The ESU professional development scholarships are not always as visible as our other programmes but they are just as valuable to the participants involved.
The Lindemann Trust Fellowship was established under the will of Brigadier Charles Lionel Lindemann who directed that his residuary estate should be used to provide income for the provision of Fellowships in the Physical Sciences to be awarded by the English-Speaking Union on behalf of the trust. Brigadier Lindemann wished to assist men and women with outstanding potential to become distinguished scholars or teachers in their chosen field. Last year’s scholars are currently in the US and have sent interim reports of their experiences.
Daniel Burnham is at the University of Washington, Donna Wilton is at Stanford University and Martin Shotter is at the Quantum Processes and Metrology Group at the National Institute of Standards and Technology, outside of Washington DC. All three scholars have commented on how valuable their fellowship has been. Donna says, “Since arriving at the beginning of January, I have been exposed to a vast range of chemistry and new technologies. The facilities, technical expertise and support within the Trost group and the Chemistry department as a whole, are excellent.

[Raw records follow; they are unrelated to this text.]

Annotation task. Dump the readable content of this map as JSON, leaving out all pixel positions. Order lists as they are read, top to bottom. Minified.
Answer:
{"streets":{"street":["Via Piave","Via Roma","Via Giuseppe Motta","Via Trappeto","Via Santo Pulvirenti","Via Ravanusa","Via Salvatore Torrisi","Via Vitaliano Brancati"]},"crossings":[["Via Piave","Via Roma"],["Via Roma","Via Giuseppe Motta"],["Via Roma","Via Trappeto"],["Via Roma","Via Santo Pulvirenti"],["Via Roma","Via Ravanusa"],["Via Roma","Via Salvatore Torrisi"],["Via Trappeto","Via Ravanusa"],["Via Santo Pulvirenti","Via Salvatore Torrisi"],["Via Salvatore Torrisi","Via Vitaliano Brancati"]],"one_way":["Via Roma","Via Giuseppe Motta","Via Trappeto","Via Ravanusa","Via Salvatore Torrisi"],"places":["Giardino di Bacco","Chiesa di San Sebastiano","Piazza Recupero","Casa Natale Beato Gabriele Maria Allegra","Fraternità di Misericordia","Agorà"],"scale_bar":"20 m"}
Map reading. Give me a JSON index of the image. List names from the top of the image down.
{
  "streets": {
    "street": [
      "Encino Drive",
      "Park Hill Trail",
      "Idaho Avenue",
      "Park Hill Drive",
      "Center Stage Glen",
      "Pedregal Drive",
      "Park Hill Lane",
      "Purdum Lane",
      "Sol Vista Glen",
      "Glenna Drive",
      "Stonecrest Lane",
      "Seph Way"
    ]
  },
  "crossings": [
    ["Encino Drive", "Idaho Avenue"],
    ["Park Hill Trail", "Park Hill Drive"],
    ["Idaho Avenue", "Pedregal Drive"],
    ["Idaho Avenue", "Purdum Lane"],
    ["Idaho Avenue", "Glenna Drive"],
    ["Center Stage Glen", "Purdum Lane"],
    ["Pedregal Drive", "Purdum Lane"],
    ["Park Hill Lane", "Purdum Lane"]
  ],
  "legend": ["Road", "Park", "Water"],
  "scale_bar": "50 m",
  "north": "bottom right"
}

Professor Trost has a strong commitment to training and I have been encouraged to continue to learn by keeping up-to-date with current literature and by attending classes and seminars given at the university.
Our bi-weekly group meetings are also excellent opportunities to learn about the chemistry that is being conducted within the group and further afield, and to discuss the challenges being faced.” She concludes by saying “the Lindemann Trust Fellowship has provided me with an incredible life experience and I have really enjoyed meeting and sharing knowledge with a vast range of people both in and out of the laboratory. This is a fantastic opportunity that has greatly benefited both my personal and professional development.” Martin Shotter says that “the group provides an excellent base for the research which I am conducting; I have been made to feel very welcome here... I would like to thank the Lindemann committee for the opportunities and experiences that this Fellowship is providing.”
Daniel is working in a chemistry department and had previously been based in physics departments. He says, “Both the academic and social culture of the US, having up until then worked mainly in the UK, were large adjustments but are now providing some of the best experiences of my life. Leaving my PhD studies behind in a relatively small group and moving to work within a body of over 20 people with a broad interdisciplinary knowledge base has been a fantastic opportunity providing many new challenges. Without exception I have, and still am, learning new things or skills each day.” He continues, “the award has also permitted me the funding and time to write up two journal articles describing some work from my PhD. Without the funding and associated freedom the knowledge within these papers would not have reached its potential audience.... my personal skill set is developing enormously both inside and outside of academia.”
The interviews for this year’s scholars took place on 20 April and three fellowships were awarded to Timothy Craggs, John Biggins and Themis Prodromakis.